I've Lost That Loving Feeling
So apparently it's okay to use evidence gained by torture against Guantanamo detainees.
Evidence gained by torture can be used by the U.S. military in deciding whether to imprison a foreigner indefinitely at Guantanamo Bay, Cuba, as an enemy combatant, the government says.
Of course, this is an obvious incentive to torture. Good thing we don't have a problem with that.
A confidential report to Army generals in Iraq in December 2003 warned that members of an elite military and CIA task force were abusing detainees, a finding delivered more than a month before Army investigators received the photographs from Abu Ghraib prison that touched off investigations into prisoner mistreatment.
Meanwhile, former CIA director George Tenet wants to stop the internet from getting into the wrong hands:
[...] Tenet yesterday called for new security measures to guard against attacks on the United States that use the Internet, which he called "a potential Achilles' heel."
"I know that these actions will be controversial in this age when we still think the Internet is a free and open society with no control or accountability," he told an information-technology security conference in Washington, "but ultimately the Wild West must give way to governance and control."
[...] Access to networks like the World Wide Web might need to be limited to those who can show they take security seriously, he said.
I take security seriously! I take security seriously!
So does Brian Boyle, principal deputy associate attorney general of the United States (do you think his business cards have to be two-sided?), who explained to a federal judge yesterday why the US should be able to detain as "enemy combatants" people who've never been near a battlefield:
"The military has an interest in holding people who pose a risk," Brian Boyle, principal deputy associate attorney general, said of the Pentagon's decision to hold some people for nearly three years. "We're not detaining these people just because there's some enjoyment in it."
Do you think anyone actually suggested that Brian enjoys detaining people, or is the PDAAG sounding just a tad defensive here?
[...] "If a little old lady in Switzerland writes checks to what she thinks is a charitable organization for Afghanistan orphans, but it's really supporting . . . al Qaeda, is she an enemy combatant?" the judge asked.

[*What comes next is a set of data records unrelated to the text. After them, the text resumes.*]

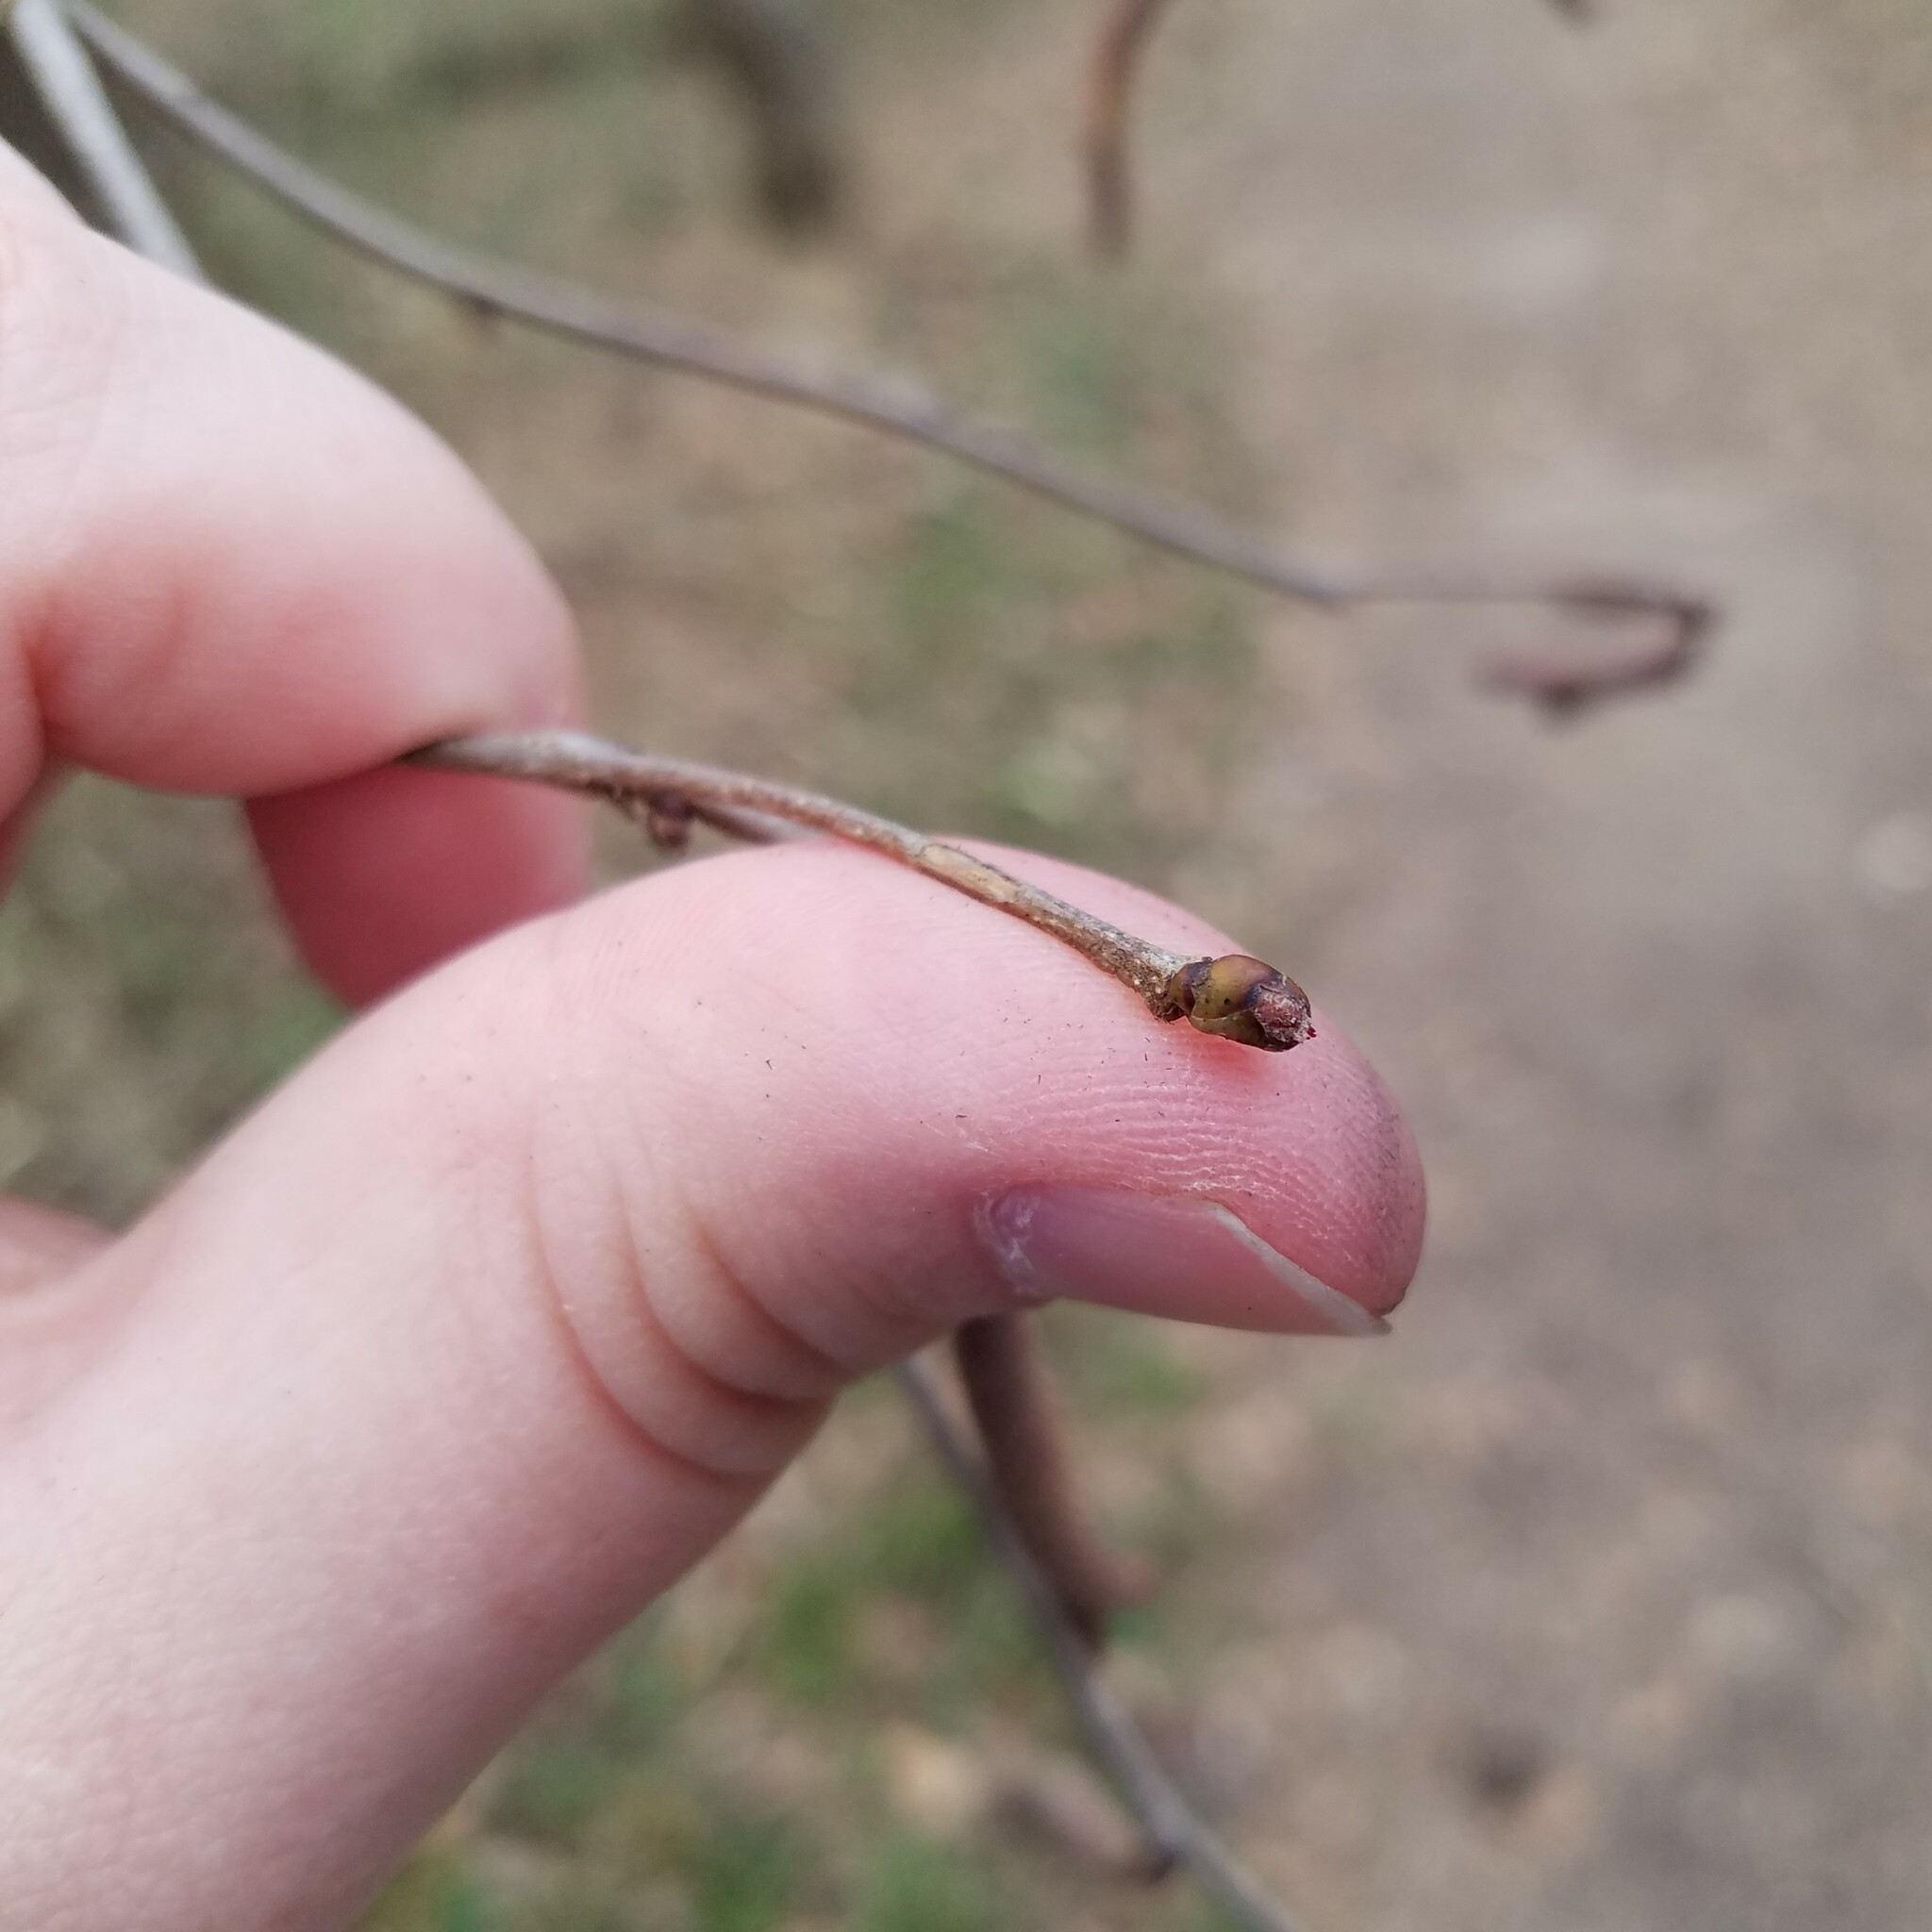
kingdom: Plantae
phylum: Tracheophyta
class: Magnoliopsida
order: Fagales
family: Betulaceae
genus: Corylus
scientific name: Corylus americana
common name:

Boyle said the woman could be, but it would depend on her intentions. "It would be up to the military to decide as to what to believe," he said.
You know, when I used to hear Republicans arguing that we need the Second Amendment because the people need guns to defend ourselves from the government, it never occurred to me that they meant defending ourselves against them. Okay, guys, I've learned my lesson--you can stop the scary stuff now.